Phasor Diagrams Show Phase Difference
A phasor diagram is used to show the phase relationships between two or more sine waves having the same frequency. Section 5.2 showed a phasor continually rotating, but in use phasor diagrams are static. Imagine that the phasors are rotating in an anticlockwise (counter clockwise) direction.
Every phasor in the diagram will have the same angular velocity because they represent sine waves of identical frequency. The length of the each phasor arm is directly related to the amplitude of the wave it represents, and the angle between the phasors is the same as the angle of phase difference between the sine waves.
Fig 5.3.1 Showing Phase Relationship with Phasors
Fig 5.3.1 shows how a phasor diagram is used to illustrate the phase difference between waves 1 and 2. In this animation however, you can choose the phase relationship simply by moving the slider control.
The main value of phasor diagrams is that they can be used, not only to represent waveform diagrams, but also in carrying out calculations involving ac waves. The calculations can involve any of the common values (RMS, peak values, phase angles etc.) and will be much quicker and easier than performing the calculations on waveform diagrams.
It can be seen from Fig 5.3.1 that the waveform diagrams can be represented in phasor form without any loss of information. Phasors can be used to calculate unknown values in different types of circuits where capacitors, resistors and inductors may be connected in series or in parallel to achieve different effects, provided some basic rules are followed.
Five Rules for Drawing Phasor Diagrams.
Rule 1. The length of the phasor is directly proportional to the amplitude of the wave depicted.
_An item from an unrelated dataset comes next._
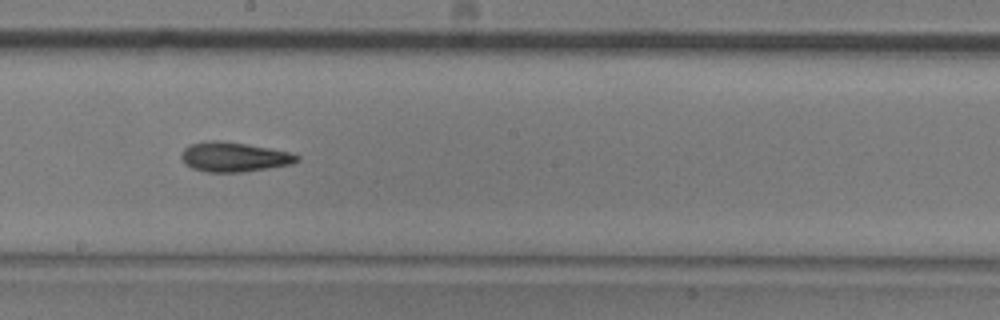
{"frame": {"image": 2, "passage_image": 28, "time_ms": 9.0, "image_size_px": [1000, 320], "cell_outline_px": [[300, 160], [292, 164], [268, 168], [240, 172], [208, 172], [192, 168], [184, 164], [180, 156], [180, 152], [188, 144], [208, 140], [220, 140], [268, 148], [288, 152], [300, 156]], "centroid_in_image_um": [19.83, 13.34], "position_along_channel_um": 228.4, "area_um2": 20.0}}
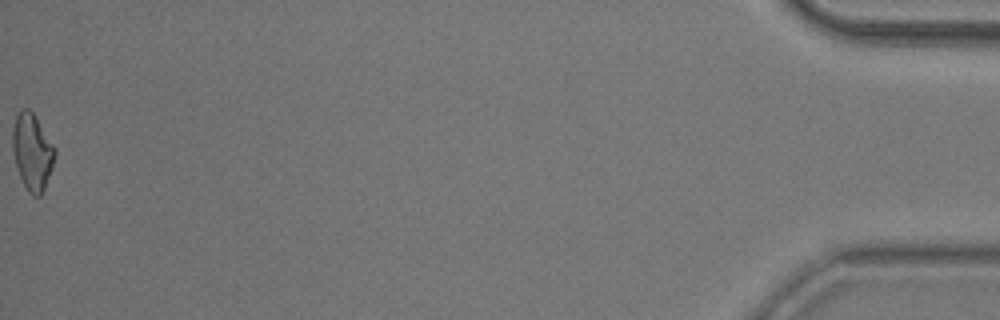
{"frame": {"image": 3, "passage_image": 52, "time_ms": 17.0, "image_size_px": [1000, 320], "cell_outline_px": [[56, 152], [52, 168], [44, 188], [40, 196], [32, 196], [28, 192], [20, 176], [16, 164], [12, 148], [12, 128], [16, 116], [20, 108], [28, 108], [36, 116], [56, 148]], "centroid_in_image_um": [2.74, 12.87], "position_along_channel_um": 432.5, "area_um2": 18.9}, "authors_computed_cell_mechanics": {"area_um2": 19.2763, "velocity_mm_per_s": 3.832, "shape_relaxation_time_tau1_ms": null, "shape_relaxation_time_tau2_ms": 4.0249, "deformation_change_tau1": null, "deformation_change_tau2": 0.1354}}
Rule 2. In circuits which have combinations of L, C & R in SERIES (studied in AC Theory, Module 9)
it is customary to draw the phasor representing CURRENT horizontally, and call this the REFERENCE phasor. This is because the current in a series circuit is common to all the components.
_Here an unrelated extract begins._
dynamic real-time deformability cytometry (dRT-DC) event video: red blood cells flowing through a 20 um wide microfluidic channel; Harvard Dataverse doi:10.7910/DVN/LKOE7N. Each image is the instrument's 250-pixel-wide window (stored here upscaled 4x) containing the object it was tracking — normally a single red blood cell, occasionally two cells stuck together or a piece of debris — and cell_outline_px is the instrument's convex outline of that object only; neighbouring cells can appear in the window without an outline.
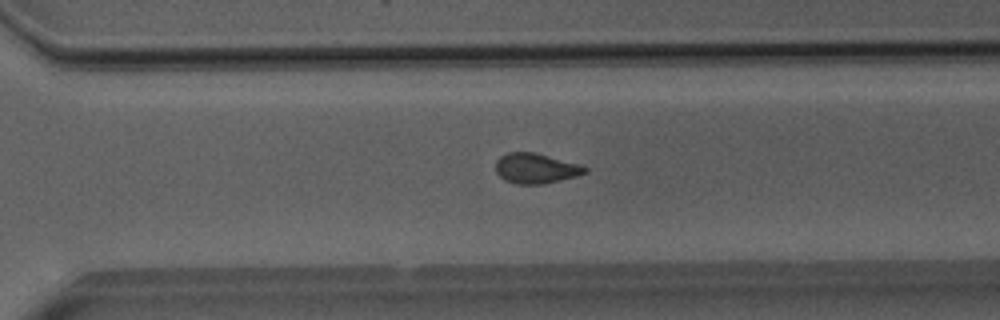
{"species": "Egyptian fruit bat (a non-hibernating species)", "species_latin": "Rousettus aegyptiacus", "temperature_condition": "room temperature", "stored_images_in_passage": 31, "camera_frame_rate_fps": 3000, "um_per_image_px": 0.085, "animal": {"sex": "male"}, "frame": {"image": 1, "passage_image": 23, "time_ms": 7.333, "image_size_px": [1000, 320], "cell_outline_px": [[588, 172], [576, 176], [544, 184], [516, 184], [504, 180], [496, 172], [496, 160], [500, 156], [508, 152], [536, 152], [576, 164], [588, 168]], "centroid_in_image_um": [45.51, 14.31], "position_along_channel_um": 325.1, "area_um2": 15.61}}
Rule 3. In parallel circuits, where L, C and R are connected in parallel,(studied in AC Theory, Module 10)
The phasor representing the SUPPLY VOLTAGE is always drawn in the REFERENCE direction. This is because in a parallel circuit it is the supply voltage that is common to all components.
Rule 4. The direction of rotation of all phasors is considered to be ANTICLOCKWISE.
Rule 5. In any one diagram, the same type of value (RMS, peak etc.) is used for all phasors, not a mixture of values.